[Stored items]
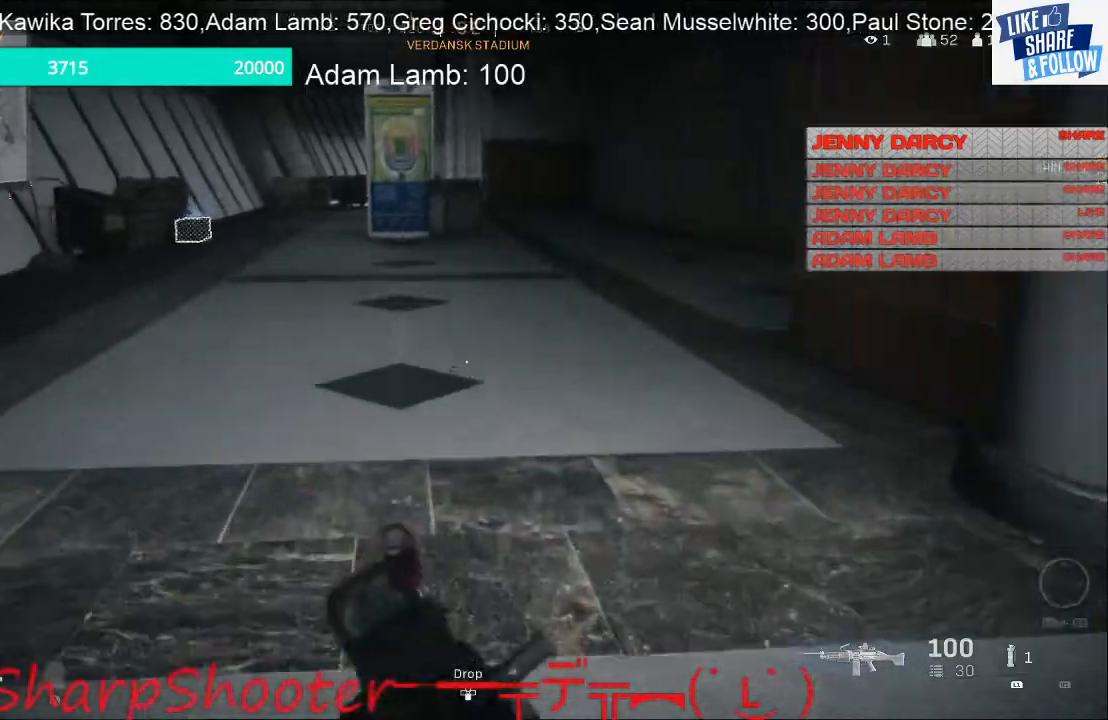
{"buttons": [], "left_stick": "right", "right_stick": "left", "events": [[133, "right_stick", "left"], [300, "left_stick", "up-right"], [400, "left_stick", "right"]]}
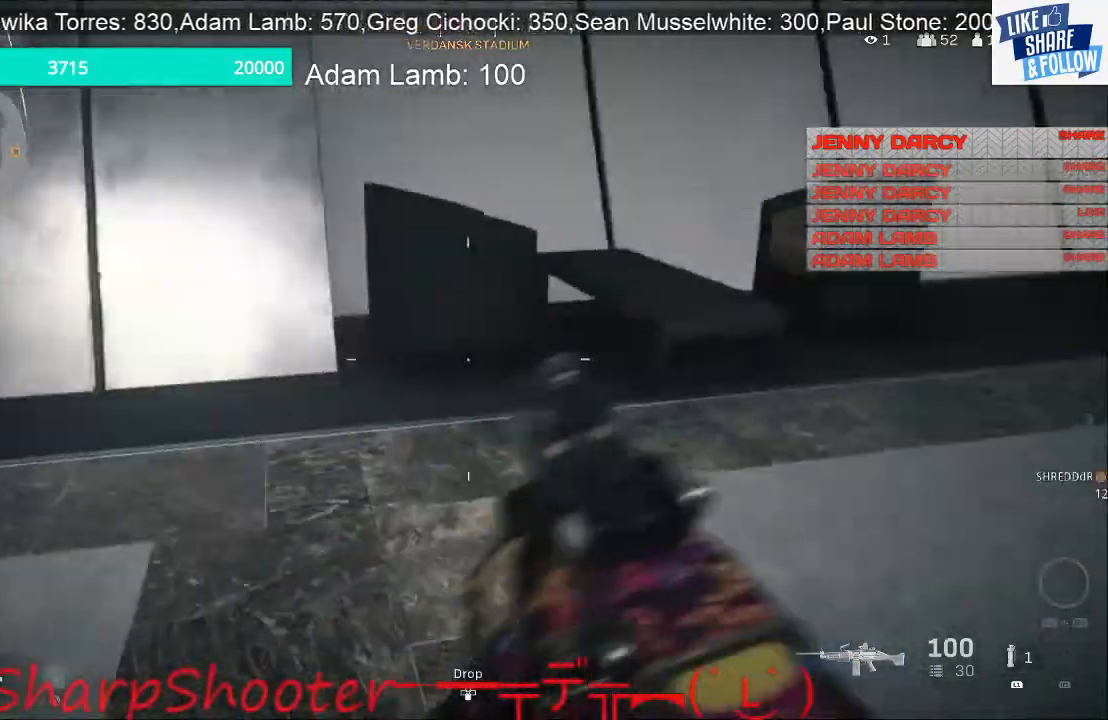
{"buttons": [], "left_stick": "right", "right_stick": "right", "events": [[167, "right_stick", "center"], [433, "right_stick", "right"]]}
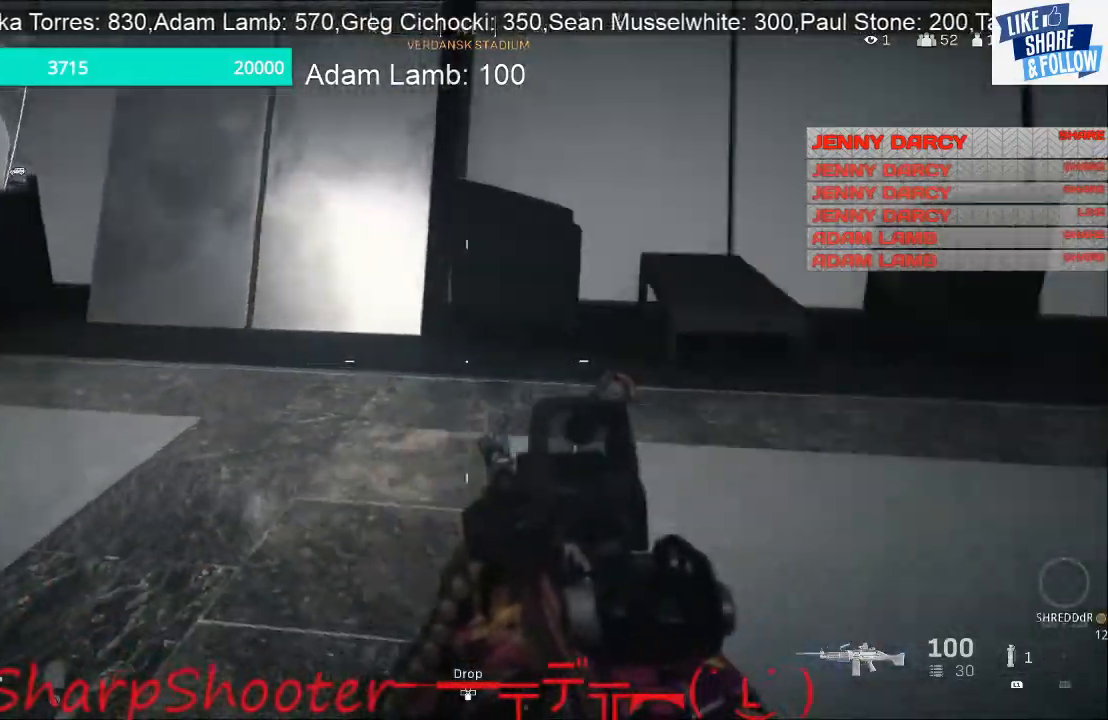
{"buttons": [], "left_stick": "up-right", "right_stick": "right", "events": [[100, "left_stick", "up-right"], [100, "right_stick", "center"], [333, "right_stick", "right"]]}
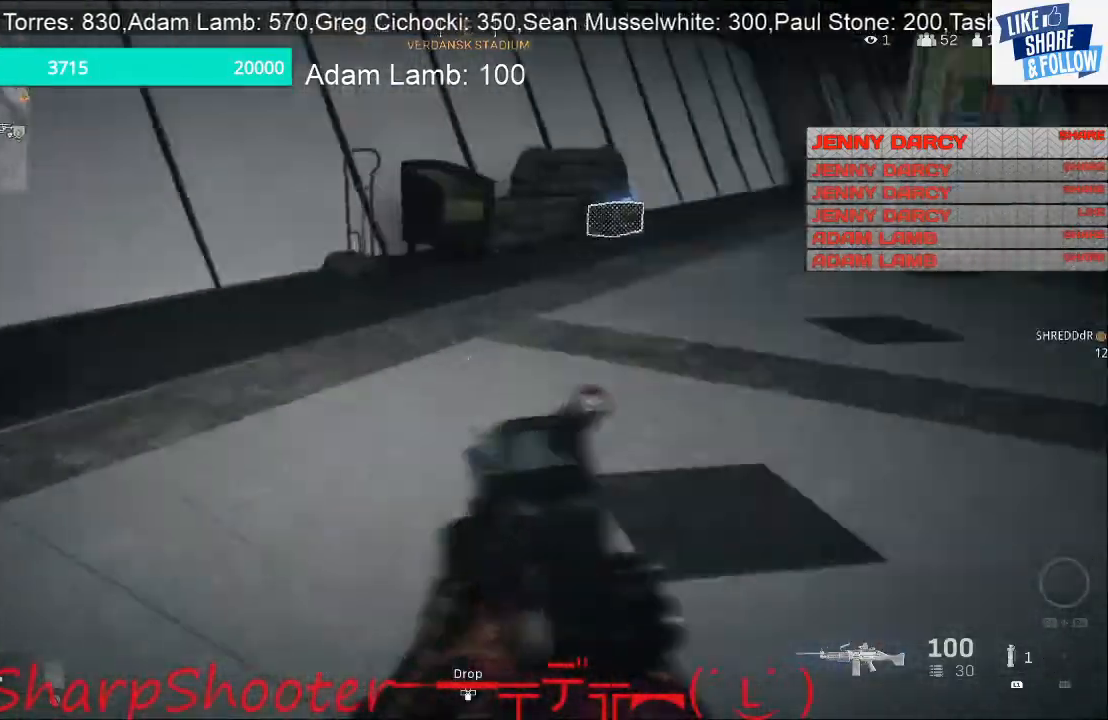
{"buttons": [], "left_stick": "down-left", "right_stick": "right", "events": [[67, "left_stick", "up"], [267, "left_stick", "up-left"], [433, "left_stick", "down-left"]]}
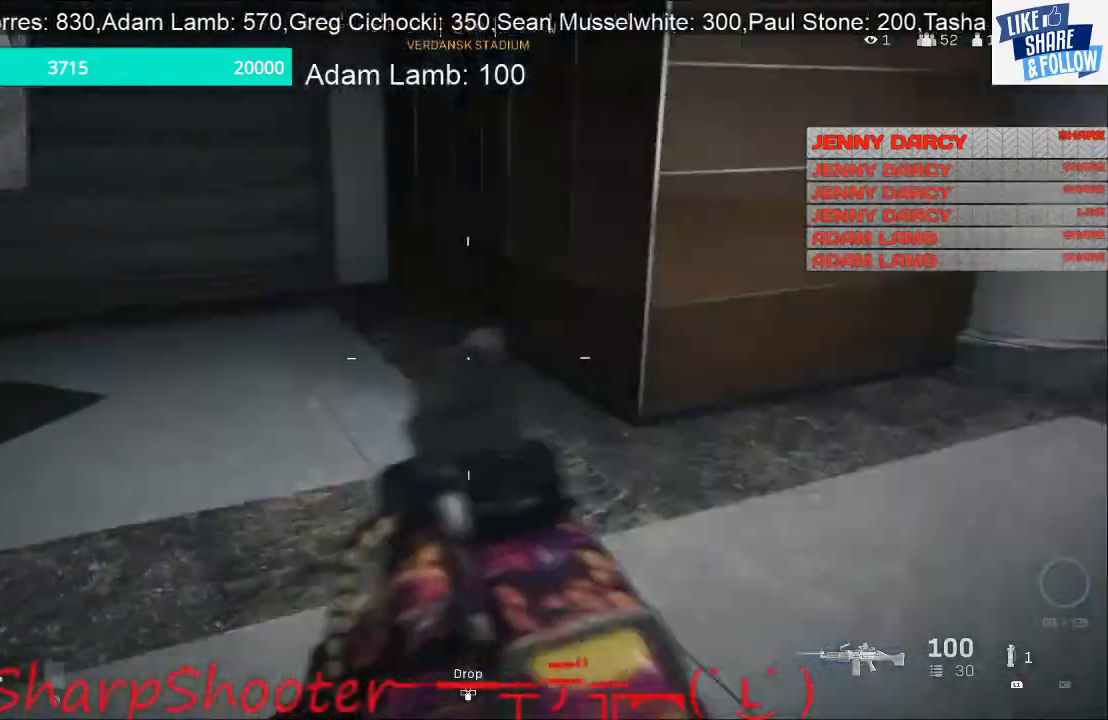
{"buttons": [], "left_stick": "up-left", "right_stick": "left", "events": [[33, "right_stick", "center"], [200, "left_stick", "left"], [300, "right_stick", "left"], [433, "left_stick", "up-left"]]}
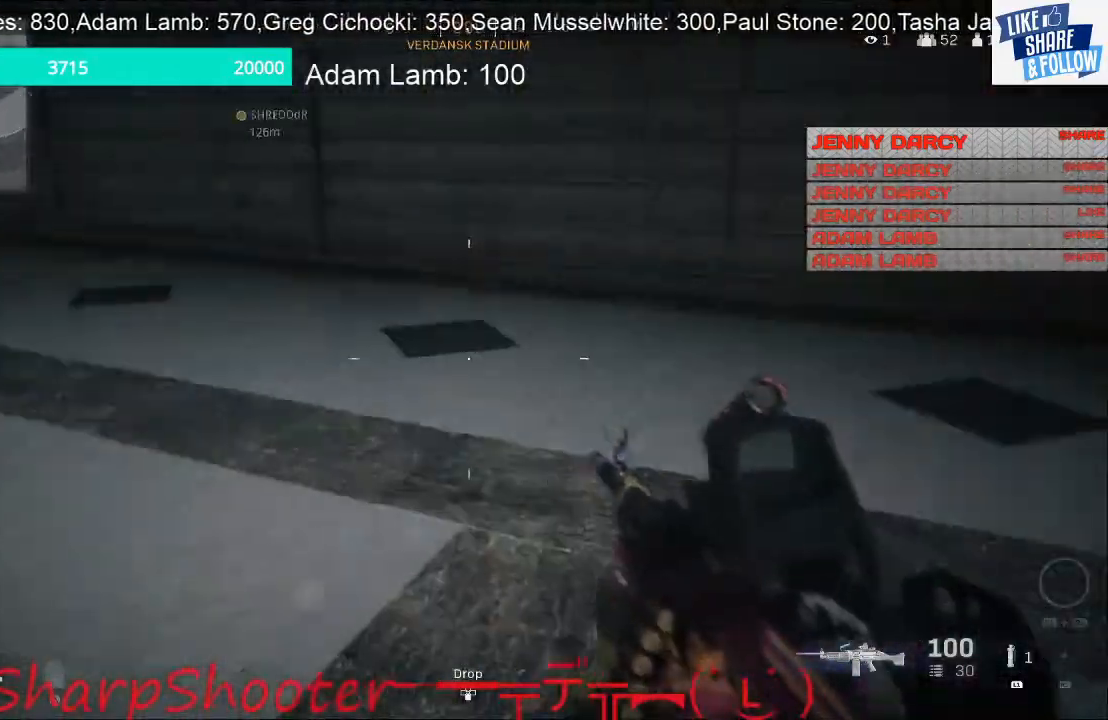
{"buttons": [], "left_stick": "up", "right_stick": "left", "events": [[133, "left_stick", "up"]]}
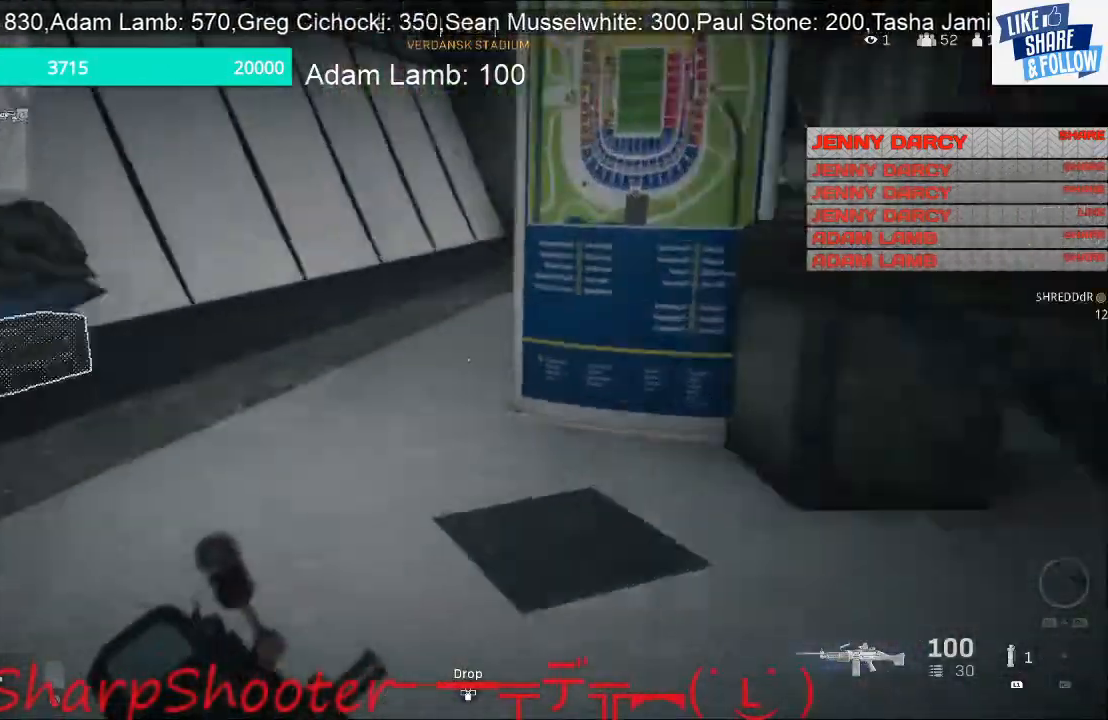
{"buttons": [], "left_stick": "up-right", "right_stick": "center", "events": [[400, "left_stick", "up-right"], [400, "right_stick", "center"]]}
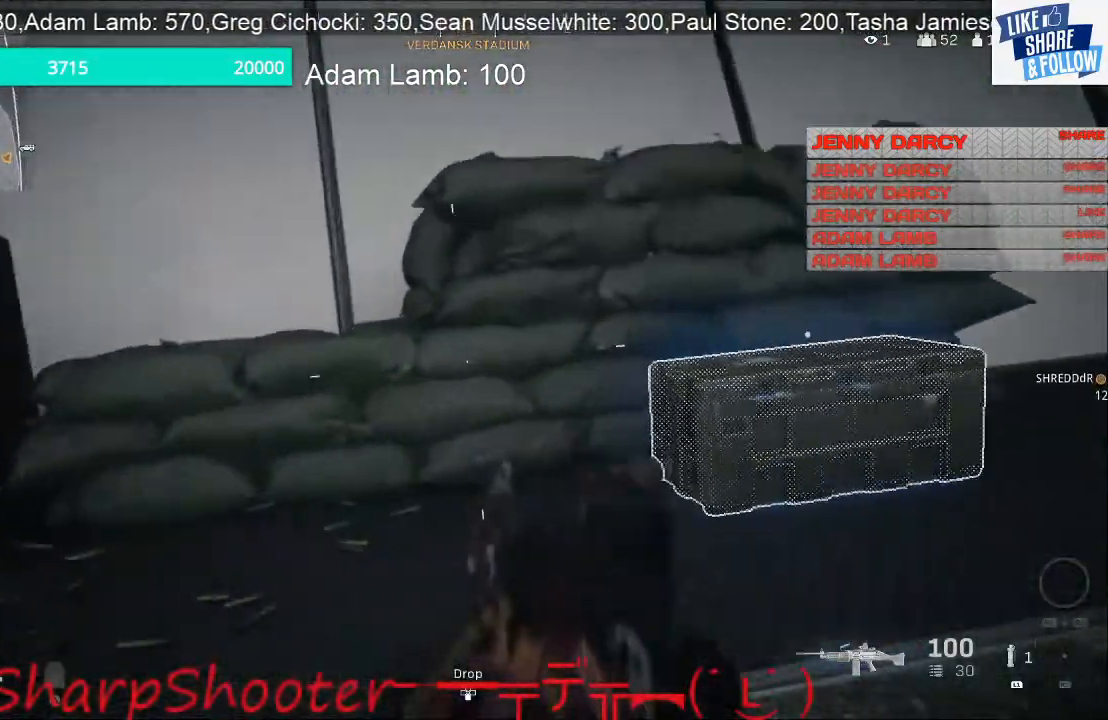
{"buttons": ["SQUARE"], "left_stick": "down-right", "right_stick": "center", "events": [[67, "left_stick", "right"], [100, "SQUARE", "down"], [267, "left_stick", "down-right"]]}
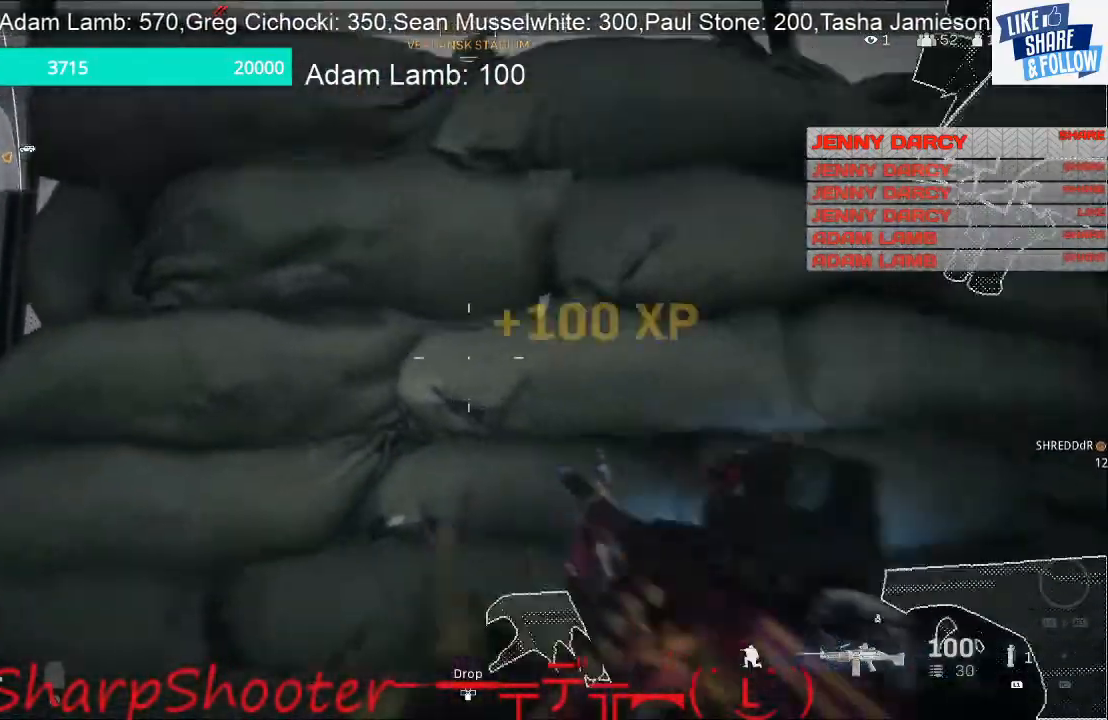
{"buttons": [], "left_stick": "down", "right_stick": "down-right", "events": [[167, "SQUARE", "up"], [333, "left_stick", "down"], [333, "right_stick", "down-right"]]}
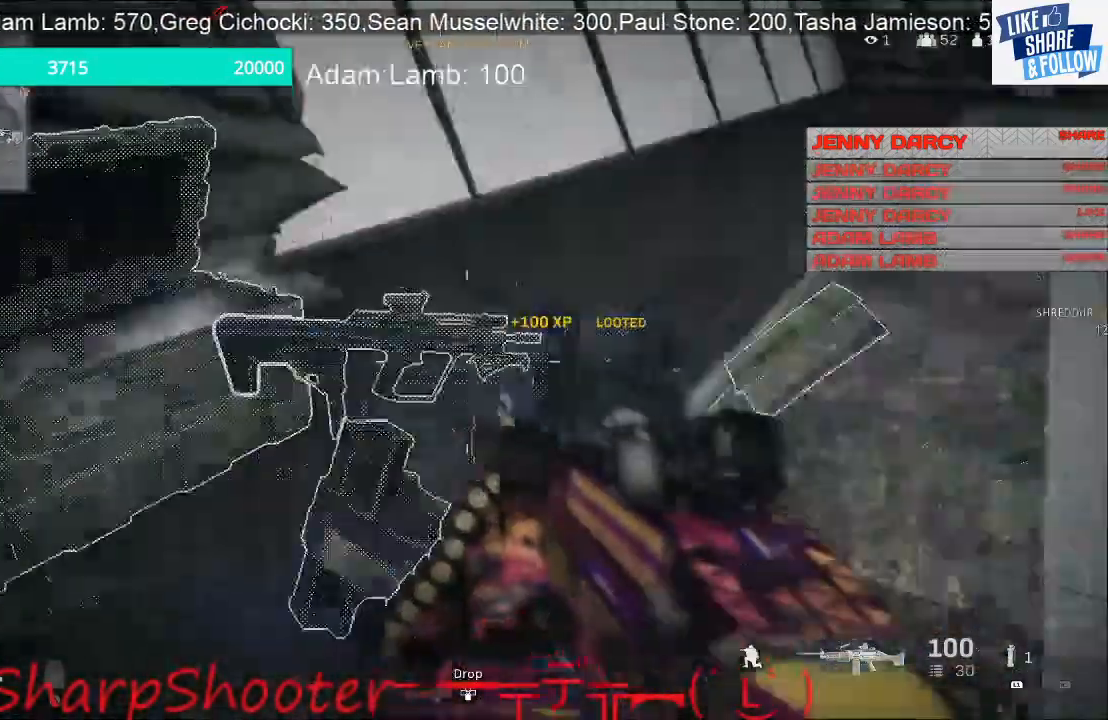
{"buttons": [], "left_stick": "up-right", "right_stick": "right", "events": [[33, "left_stick", "left"], [67, "right_stick", "center"], [133, "left_stick", "up-left"], [267, "left_stick", "up"], [467, "right_stick", "right"], [500, "left_stick", "up-right"]]}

### [Problem description]
Retype all the records shown above, character for character. Omit every picture.

### [Response to this exercise]
{"buttons": [], "left_stick": "right", "right_stick": "left", "events": [[133, "right_stick", "left"], [300, "left_stick", "up-right"], [400, "left_stick", "right"]]}
{"buttons": [], "left_stick": "right", "right_stick": "right", "events": [[167, "right_stick", "center"], [433, "right_stick", "right"]]}
{"buttons": [], "left_stick": "up-right", "right_stick": "right", "events": [[100, "left_stick", "up-right"], [100, "right_stick", "center"], [333, "right_stick", "right"]]}
{"buttons": [], "left_stick": "down-left", "right_stick": "right", "events": [[67, "left_stick", "up"], [267, "left_stick", "up-left"], [433, "left_stick", "down-left"]]}
{"buttons": [], "left_stick": "up-left", "right_stick": "left", "events": [[33, "right_stick", "center"], [200, "left_stick", "left"], [300, "right_stick", "left"], [433, "left_stick", "up-left"]]}
{"buttons": [], "left_stick": "up", "right_stick": "left", "events": [[133, "left_stick", "up"]]}
{"buttons": [], "left_stick": "up-right", "right_stick": "center", "events": [[400, "left_stick", "up-right"], [400, "right_stick", "center"]]}
{"buttons": ["SQUARE"], "left_stick": "down-right", "right_stick": "center", "events": [[67, "left_stick", "right"], [100, "SQUARE", "down"], [267, "left_stick", "down-right"]]}
{"buttons": [], "left_stick": "down", "right_stick": "down-right", "events": [[167, "SQUARE", "up"], [333, "left_stick", "down"], [333, "right_stick", "down-right"]]}
{"buttons": [], "left_stick": "up-right", "right_stick": "right", "events": [[33, "left_stick", "left"], [67, "right_stick", "center"], [133, "left_stick", "up-left"], [267, "left_stick", "up"], [467, "right_stick", "right"], [500, "left_stick", "up-right"]]}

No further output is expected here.